WORMS DIGEST

Arcadia Molinas 

SMALL FIRES by Rebecca May Johnson

This book takes the recipe and holds it up to the light. Under a microscope the recipe becomes text, an epic, a chorus, the possibility of embodiment. Under Rebecca May Johnson’s pen, the recipe becomes a rich text that can open up conversations about relationships to the self (via Simone Weil and her refusal of food) and to others (Anne Boyer's “You” who is "every beloved"). What are the implications of a text (the recipe) that is translated by every reader (from page to pan) - whose purpose is to feed the body, modify the anima, relate to other people? Very powerful and fleshed out ideas in this book. My copy is full of scribbles.

TO THE FRIEND WHO DID NOT SAVE MY LIFE by Hervé Guibert

I loved our September book club pick. The writing was mesmerizing, the honesty rattling, the tea hot. Credited for outing Michel Foucault and revealing his AIDS related death, To the Friend Who Did Not Save My Life takes no prisoners in its account of the horrifying epidemic that took so many lovers, friends and family members from each other. Guibert describes with an incredible tenderness the duality between life and death that the disease forced its victims to face, between utter despair and hope. Extremely, extremely keen to read his other books.


 

IN PRAISE OF CONTEMPT

I really, really enjoyed this essay by Katherine E. Standefer on the Iowa Review.

ANNIE HAMILTON

I’m unhealthily obsessed with Annie Hamilton, writer-cum-performance-artist. She’s published a couple of articles these past weeks and I’ve been reading them attentively.

How to Quit Smoking When You’re Really, Really Good At It in GQ was so great. Almost sent it to my ex as a way of reconnecting (he was really, really good at smoking).

Annie Hamiton On Failing in Byline was beautiful and I loved getting some insight into the enigmatic figure of Annie Hamilton. I loved what she said about being “a good charmer, a good showman, a good writer, but not an actress.” I also found her reflections on persistence and failure very true. 

BFI FILM FESTIVAL SPECIAL

You arrive to the Southbank Centre, the atmosphere is bustling. People with pink and blue lanyards around their necks are scuttling about, audiences enter and exit movie halls, you find your seat in the enormous Royal Festive Hall and the lights dim and the screen flickers to life. This film festival has given me many joys these past days and here are some of my highlights:

  • PRISCILLA
    Had the fortune of going to see Priscilla by Sofia Coppola and it was GOOD. It’s undeniable that there’s a master at work when you see this film.

  • LAST SUMMER
    Controversial, but if there’s one thing I like, it’s morally questionable matters explored in film.

 

Enya sullivan

I recently watched ‘The Stuart Hall Project’- up on Mubi currently. It’s directed by John Akomfrah, who weaves archival footage of Hall to chart his own life and the emergence of the New Left in the UK, sliced between music from Miles Davis. Given how dire the critical landscape is by those in power and at the top in this country, it’s a balm for the mind that is urgently needed. 
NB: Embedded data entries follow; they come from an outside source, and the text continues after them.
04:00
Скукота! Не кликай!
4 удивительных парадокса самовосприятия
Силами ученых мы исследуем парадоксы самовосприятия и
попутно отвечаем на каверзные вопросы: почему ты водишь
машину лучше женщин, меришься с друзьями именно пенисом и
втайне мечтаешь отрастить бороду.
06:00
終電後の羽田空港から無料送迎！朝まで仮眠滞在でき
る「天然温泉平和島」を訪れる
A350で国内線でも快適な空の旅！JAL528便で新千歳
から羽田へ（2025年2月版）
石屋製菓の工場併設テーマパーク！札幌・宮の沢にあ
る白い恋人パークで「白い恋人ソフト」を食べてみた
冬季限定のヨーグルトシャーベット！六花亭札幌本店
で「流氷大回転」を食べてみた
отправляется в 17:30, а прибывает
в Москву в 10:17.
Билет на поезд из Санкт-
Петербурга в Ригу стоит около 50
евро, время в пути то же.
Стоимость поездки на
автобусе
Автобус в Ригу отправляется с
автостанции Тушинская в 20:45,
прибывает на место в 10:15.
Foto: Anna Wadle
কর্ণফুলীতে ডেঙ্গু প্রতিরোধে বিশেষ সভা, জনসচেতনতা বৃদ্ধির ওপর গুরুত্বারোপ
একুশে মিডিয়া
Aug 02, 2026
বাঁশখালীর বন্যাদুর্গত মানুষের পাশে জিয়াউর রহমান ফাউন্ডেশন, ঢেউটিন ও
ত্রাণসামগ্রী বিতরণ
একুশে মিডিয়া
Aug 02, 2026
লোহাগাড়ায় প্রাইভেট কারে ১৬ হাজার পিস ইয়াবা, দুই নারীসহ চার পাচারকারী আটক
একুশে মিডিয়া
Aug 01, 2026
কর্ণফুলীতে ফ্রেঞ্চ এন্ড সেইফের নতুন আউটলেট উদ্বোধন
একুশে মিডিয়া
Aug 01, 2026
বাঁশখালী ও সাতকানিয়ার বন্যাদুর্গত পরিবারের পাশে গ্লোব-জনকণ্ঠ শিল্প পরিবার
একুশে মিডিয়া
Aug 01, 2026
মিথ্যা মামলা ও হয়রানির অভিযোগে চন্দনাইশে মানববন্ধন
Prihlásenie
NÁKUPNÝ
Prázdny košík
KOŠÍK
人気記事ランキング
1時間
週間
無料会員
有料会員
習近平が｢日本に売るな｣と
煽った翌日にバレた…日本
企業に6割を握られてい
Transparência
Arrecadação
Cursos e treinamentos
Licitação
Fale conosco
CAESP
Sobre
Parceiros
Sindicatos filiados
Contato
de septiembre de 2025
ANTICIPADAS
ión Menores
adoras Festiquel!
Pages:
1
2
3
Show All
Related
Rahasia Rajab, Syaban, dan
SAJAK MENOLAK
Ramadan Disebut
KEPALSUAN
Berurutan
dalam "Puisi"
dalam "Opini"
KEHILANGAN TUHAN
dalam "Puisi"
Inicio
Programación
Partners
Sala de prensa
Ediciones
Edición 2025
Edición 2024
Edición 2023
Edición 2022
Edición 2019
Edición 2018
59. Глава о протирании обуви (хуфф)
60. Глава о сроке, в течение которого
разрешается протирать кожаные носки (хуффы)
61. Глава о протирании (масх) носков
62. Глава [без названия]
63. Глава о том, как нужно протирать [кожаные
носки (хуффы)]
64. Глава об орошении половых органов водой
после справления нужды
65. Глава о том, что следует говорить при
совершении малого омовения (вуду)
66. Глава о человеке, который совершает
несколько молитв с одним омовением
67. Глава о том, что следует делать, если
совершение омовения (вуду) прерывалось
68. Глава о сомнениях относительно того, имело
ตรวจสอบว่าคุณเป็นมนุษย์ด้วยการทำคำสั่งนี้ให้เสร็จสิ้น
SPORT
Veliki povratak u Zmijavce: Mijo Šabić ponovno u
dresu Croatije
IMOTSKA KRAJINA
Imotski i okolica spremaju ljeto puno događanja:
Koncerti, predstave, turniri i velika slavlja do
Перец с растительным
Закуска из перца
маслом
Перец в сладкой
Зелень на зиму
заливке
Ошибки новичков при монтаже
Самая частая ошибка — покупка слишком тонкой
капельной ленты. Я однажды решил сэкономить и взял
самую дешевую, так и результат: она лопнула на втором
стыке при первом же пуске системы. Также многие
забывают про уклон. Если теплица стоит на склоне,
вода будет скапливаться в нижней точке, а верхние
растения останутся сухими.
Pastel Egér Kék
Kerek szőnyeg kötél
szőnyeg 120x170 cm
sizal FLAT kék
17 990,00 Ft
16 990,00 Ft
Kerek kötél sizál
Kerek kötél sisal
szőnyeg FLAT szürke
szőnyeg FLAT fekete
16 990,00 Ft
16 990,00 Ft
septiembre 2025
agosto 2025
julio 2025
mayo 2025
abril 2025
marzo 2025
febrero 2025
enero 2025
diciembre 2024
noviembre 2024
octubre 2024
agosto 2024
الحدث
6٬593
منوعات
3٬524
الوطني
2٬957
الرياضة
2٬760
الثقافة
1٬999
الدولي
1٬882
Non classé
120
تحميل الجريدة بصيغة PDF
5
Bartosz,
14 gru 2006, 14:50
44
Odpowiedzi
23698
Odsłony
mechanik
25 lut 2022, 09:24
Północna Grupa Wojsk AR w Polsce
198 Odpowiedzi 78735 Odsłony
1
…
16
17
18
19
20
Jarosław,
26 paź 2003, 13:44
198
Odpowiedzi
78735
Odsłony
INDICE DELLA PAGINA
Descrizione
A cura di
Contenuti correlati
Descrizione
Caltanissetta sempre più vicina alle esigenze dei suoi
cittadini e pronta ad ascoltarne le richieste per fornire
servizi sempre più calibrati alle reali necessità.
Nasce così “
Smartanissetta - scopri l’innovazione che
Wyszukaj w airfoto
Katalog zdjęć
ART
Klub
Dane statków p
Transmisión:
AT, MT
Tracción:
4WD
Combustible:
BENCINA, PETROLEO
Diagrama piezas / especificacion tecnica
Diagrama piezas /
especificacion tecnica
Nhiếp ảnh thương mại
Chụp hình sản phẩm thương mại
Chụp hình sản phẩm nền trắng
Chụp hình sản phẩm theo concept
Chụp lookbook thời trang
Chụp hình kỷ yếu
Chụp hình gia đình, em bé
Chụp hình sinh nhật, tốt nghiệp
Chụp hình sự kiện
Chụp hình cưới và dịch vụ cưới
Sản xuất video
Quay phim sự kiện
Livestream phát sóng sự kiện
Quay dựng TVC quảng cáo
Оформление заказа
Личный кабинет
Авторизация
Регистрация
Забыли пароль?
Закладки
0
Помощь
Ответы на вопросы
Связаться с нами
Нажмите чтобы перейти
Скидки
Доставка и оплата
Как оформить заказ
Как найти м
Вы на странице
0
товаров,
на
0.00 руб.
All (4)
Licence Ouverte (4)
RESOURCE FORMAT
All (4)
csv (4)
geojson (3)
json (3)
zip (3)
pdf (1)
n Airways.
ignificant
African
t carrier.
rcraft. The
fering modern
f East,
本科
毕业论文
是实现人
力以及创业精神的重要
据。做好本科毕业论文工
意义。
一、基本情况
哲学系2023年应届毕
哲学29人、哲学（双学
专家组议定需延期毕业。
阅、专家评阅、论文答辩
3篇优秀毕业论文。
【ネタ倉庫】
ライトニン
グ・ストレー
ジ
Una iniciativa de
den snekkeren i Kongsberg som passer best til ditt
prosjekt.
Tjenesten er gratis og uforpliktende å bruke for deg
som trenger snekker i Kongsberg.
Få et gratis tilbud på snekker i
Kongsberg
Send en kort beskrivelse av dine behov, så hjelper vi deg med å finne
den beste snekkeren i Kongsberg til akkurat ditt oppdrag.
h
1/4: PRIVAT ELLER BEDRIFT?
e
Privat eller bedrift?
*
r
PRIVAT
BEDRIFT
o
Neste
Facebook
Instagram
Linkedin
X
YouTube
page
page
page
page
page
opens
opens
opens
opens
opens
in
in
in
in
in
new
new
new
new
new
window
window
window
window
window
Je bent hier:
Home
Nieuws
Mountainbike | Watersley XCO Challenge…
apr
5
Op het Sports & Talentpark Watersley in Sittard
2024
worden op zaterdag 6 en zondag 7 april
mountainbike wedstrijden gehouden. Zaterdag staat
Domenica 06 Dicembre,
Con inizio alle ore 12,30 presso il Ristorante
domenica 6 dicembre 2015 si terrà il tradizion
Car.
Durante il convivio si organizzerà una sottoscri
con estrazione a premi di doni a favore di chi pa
I’ve also been reading ‘The Plague’ by Jacqueline Rose, which charts how we talk and deal with death (what lives are deemed as disposable) and the fact that death can no longer be wiped or pushed away from our consciousness- she writes largely of Covid and Ukraine. I saw Rose give an eloquent talk as part of the Parapraxis series on the topic of ‘the wish’. She was able to speak so sensitively and intelligently in response to audience questions on Palestine, racism in psychoanalysis and generally feelings that many had in regards to their own lives being considered as ‘a living death’. Rose works through Simone Weil and Winnicott in order to try to argue that we must admit the limits of our own humanity in order to rid the terror and illusion that those at the top impose of ‘earthly power’. 


This also leads me to recommend the magazine ‘Parapraxis’ whose mission is ‘To inquire into and uncover the psychosocial dimension of our lives—investigating social, political, and personal issues in relation to violence and conflict, gender and sexuality, racism and diasporic experience, and care and welfare.’ Check out their website!